I simply reach into my purse, pull out a twenty dollar bill, toss it on the table, and walk out of Snob, leaving Morph2Perfection without even saying, “
Adieu
, Freak Show.”

 

Chapter 5

Drunk Dial

 

What do you do with the rest of your evening after a crap-crap-crappy day at work, and a crap-crap-crappy date? Drink wine,
bien sûr!

After leaving Snob, I grab some comfort food from Happy Bamboo, my favorite vegetarian restaurant, and two bottles of wine, and head back to my place.

I am halfway through my Pho Rice Noodle Soup and Seaweed Salad when I remember I promised to text Vivian about my date.

 

Text to Vivia Perpetua Grant:

Home. Alone. My date morphed our profile photos & brought pictures of what our children would look like.

 

Text from Vivia Perpetua Grant:

Jesus, Mary, and John Wayne Gacy!

 

Text to Vivia Perpetua Grant:

Who is John Wayne Gacy?

 

Text from Vivia Perpetua Grant:

Was. Serial killer. The kind that dressed in clown costumes and chopped up little boys. He probably would have morphed photos—if the technology would have existed. I am totally creeped out.

 

Vivian sends another text before I have a chance to respond to her first one.

 

Text from Vivia Perpetua Grant:

Unless you liked getting photos of your future offspring…and then I am not totally creeped out, just a little creeped. (Please tell me you didn’t like it.)

 

Text to Vivia Perpetua Grant:

Loathed it. Loathed him. Loathe kids. Loathe clowns. It’s early there, what are you doing?

 

Text from Vivia Perpetua Grant:

Working on my book.

 

Text to Vivia Perpetua Grant:

Then, stop texting me & write that bestseller!

 

I mute my ringer and toss my phone on the table. I have a queasy, greasy feeling in my stomach, and it’s not from the Pho Noodles.

I am jealous of my best friend. It’s the ugly kind of jealousy, too. The kind of jealousy that makes me secretly wish something a little bad would happen to her, something that would tip her scale from über-happy to mildly content.

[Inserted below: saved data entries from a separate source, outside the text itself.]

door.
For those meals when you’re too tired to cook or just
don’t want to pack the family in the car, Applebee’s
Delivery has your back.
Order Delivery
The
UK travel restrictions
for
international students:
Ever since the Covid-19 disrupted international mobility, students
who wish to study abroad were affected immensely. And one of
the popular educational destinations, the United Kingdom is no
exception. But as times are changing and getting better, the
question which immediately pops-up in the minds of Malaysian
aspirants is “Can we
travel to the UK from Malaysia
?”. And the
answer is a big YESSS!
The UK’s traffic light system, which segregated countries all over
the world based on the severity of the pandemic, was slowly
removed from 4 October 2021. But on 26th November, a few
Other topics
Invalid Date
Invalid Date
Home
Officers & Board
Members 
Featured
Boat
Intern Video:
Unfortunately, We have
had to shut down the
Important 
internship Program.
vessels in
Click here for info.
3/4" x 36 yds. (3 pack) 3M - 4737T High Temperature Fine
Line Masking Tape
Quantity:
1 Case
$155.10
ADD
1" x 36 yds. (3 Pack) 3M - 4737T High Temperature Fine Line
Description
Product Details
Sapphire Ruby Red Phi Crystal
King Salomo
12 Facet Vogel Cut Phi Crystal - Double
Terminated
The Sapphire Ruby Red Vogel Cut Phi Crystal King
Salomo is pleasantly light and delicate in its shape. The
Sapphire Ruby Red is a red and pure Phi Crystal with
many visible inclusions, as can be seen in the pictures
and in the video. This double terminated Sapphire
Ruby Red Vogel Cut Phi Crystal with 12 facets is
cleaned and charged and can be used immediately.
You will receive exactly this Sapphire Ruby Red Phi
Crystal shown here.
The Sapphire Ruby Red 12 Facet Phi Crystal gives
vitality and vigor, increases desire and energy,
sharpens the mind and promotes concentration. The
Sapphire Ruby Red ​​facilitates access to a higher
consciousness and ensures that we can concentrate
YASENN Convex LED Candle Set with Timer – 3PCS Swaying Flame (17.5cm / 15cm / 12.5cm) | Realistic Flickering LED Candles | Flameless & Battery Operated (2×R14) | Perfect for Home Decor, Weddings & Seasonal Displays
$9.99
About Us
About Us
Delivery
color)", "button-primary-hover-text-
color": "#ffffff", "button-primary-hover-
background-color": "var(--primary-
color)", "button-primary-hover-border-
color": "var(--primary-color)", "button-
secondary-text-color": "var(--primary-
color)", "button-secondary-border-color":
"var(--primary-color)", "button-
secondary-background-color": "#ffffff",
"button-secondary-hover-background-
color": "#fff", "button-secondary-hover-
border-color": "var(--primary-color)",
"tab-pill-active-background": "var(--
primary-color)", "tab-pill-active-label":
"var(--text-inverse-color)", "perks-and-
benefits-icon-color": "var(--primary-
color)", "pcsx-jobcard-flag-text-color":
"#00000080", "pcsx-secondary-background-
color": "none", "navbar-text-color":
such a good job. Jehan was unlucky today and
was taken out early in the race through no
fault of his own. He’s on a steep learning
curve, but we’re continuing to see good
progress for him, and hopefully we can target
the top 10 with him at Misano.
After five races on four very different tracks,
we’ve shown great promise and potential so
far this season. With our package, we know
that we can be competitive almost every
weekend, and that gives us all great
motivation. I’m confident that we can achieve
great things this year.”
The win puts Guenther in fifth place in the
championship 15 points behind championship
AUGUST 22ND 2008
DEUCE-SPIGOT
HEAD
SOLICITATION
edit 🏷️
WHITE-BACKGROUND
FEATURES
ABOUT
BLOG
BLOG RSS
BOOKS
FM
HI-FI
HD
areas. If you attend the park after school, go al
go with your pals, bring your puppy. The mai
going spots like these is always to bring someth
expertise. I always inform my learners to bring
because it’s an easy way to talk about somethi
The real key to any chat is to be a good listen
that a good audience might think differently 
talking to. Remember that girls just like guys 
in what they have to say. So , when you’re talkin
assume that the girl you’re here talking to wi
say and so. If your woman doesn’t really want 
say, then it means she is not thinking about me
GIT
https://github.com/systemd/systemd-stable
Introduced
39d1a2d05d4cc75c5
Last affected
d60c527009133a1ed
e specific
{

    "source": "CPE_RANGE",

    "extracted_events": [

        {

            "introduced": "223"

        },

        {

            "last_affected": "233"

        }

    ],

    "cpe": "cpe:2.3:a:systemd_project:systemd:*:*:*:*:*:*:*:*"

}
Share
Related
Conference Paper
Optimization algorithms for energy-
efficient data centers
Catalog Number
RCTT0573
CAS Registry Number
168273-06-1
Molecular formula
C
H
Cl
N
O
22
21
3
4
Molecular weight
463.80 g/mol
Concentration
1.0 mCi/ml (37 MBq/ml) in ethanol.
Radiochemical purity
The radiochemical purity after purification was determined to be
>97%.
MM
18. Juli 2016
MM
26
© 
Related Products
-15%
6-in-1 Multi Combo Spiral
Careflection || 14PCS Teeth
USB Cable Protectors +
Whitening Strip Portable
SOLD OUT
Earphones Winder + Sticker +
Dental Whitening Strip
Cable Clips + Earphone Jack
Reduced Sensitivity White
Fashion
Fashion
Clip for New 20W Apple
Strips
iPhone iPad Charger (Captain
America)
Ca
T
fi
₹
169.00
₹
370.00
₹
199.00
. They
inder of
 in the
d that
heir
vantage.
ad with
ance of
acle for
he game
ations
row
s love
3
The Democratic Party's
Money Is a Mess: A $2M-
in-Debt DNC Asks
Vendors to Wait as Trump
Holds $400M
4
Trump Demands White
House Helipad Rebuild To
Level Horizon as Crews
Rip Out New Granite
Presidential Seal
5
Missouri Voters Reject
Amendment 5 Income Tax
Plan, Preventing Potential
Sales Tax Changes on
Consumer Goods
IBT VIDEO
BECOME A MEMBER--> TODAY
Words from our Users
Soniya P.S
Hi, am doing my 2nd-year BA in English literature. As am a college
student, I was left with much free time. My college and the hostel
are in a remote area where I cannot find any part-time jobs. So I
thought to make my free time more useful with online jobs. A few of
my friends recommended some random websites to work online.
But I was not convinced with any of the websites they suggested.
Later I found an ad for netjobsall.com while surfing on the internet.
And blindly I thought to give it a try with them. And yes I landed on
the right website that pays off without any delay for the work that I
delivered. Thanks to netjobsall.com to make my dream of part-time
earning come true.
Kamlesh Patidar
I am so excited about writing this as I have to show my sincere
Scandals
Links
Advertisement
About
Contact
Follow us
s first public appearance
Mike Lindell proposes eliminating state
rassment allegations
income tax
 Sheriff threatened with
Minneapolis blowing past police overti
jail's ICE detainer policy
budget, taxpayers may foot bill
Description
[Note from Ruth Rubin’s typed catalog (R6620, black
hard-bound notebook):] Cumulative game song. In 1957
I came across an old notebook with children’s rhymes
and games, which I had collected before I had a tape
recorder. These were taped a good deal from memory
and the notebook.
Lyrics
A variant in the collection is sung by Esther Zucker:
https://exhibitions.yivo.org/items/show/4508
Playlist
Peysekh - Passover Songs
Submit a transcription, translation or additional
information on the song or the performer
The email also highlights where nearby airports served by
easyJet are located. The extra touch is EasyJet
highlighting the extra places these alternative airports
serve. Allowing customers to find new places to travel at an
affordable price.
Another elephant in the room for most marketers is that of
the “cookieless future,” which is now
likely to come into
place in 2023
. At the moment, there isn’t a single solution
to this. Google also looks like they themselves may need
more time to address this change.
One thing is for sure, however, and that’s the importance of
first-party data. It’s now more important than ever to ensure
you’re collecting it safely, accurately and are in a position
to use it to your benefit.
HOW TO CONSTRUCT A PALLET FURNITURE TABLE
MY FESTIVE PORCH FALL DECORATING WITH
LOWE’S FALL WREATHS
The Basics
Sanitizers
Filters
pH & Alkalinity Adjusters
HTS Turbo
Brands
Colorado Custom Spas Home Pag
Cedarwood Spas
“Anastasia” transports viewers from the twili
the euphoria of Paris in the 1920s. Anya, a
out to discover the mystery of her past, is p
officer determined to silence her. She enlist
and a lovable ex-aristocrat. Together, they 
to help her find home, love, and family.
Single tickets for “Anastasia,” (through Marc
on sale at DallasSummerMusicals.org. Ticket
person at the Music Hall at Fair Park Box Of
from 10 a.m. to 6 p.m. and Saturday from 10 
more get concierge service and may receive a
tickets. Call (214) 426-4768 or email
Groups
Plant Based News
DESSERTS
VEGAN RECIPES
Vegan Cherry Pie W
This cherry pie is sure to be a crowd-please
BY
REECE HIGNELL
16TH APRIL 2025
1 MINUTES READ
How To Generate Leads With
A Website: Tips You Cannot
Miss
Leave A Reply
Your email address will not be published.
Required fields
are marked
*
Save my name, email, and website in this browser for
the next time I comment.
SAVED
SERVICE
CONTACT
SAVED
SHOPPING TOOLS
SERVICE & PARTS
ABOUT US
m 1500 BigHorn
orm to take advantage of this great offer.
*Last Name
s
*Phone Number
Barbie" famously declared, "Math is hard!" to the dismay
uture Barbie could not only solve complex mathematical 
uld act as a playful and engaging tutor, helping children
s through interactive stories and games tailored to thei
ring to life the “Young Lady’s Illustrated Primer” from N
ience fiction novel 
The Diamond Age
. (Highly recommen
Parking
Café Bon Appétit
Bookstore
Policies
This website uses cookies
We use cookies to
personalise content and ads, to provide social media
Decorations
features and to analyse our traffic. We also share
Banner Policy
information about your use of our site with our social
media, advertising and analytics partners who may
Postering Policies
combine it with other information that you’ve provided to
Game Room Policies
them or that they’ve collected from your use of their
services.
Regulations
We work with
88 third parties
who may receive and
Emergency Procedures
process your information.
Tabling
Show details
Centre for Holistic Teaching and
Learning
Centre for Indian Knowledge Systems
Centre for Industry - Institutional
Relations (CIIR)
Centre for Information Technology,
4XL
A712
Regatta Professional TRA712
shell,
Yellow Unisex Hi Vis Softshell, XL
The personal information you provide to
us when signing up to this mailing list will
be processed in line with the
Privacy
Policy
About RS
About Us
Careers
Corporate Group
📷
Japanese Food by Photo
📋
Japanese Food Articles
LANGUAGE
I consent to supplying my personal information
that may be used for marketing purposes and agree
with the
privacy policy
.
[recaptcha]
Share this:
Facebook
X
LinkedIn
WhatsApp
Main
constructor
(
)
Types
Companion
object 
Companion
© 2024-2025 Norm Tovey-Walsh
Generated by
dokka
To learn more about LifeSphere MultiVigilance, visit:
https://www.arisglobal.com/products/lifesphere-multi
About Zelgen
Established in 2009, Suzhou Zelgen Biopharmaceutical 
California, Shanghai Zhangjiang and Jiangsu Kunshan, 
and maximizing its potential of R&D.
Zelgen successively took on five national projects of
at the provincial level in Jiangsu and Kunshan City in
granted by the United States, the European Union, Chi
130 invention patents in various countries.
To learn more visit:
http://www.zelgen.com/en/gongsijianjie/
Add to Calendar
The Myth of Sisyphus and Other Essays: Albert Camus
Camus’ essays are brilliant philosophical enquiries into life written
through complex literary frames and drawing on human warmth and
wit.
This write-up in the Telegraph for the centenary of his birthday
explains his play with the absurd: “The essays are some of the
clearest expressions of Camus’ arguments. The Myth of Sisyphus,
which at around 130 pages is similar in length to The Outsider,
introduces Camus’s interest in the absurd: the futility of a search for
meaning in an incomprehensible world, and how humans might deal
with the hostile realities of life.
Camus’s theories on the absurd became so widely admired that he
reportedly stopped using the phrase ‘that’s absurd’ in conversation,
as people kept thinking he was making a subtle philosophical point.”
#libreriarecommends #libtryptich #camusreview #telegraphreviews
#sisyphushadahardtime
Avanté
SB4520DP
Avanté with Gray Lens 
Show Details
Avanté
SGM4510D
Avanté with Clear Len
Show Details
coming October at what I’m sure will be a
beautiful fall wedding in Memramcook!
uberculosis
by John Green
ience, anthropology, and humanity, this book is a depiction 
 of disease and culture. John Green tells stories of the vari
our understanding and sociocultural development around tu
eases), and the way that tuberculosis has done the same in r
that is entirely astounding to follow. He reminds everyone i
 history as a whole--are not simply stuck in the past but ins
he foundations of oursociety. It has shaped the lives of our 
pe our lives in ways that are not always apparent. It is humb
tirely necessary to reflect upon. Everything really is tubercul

C'est tout simplement horrible. Je suis horrible!

I push the soup bowl away, too sick with shame to eat another noodle. What kind of person wishes ill-luck on her best friend?

The worst kind.

I empty the contents of the first bottle of wine into my glass, lift the crystal glass to my lips, and finish it in one gauche gulp. It takes a lot of wine to get me drunk. Fortunately, I have a lot of wine.

Halfway through the second bottle, I take my Pinot-fueled pity party into my living room, collapse on my expensive but uncomfortable leather couch, and stare out the window at the amber lights of the Golden Gate Bridge reflected in the smooth black waters of the Bay.

I have a penthouse apartment with a killer view, a heavily padded trust fund, a great job, a couture wardrobe, a loyal best friend, yet…

Yet I am not happy. I do not feel fulfilled. Something is missing from my life, but I don’t know what.

I finish the second bottle of wine, and I don’t even care that I will have to pound the treadmill for one hundred and seventy three minutes at six miles per hour to burn off the calories I’ve consumed tonight in wine alone. I am
that
miserable.

I came to the United States ten years ago to attend Parsons School of Design, but I hated New York so I transferred to the Art Academy of Fashion in San Francisco. I felt lonely during those first few months at the Academy. My comprehension of American slang was embarrassingly deficient, and my finishing school manners gave me a haughty air—or so I was told. I felt as isolated as an Ebola patient. In a rare moment of vulnerability, I asked a girl in my History of Costume class why the other students didn’t approach me.

She had this whole rockabilly thing going on—kohl-lined eyes, sausage roll bangs, bandana tied around her artfully pin-curled raven hair, and a swingy polka dot dress.

She tilted her head and pouted her crimson-painted lips, staring at me through her narrowed cat eyes. Then she shrugged and said, “It’s probably because you have resting bitch face.”

I graduated with a dual degree in Business Management and Apparel Technical Design and started working for LVMH the very next day. I kept myself so busy grasping for each new rung of the corporate ladder, I had little time to feel lonely.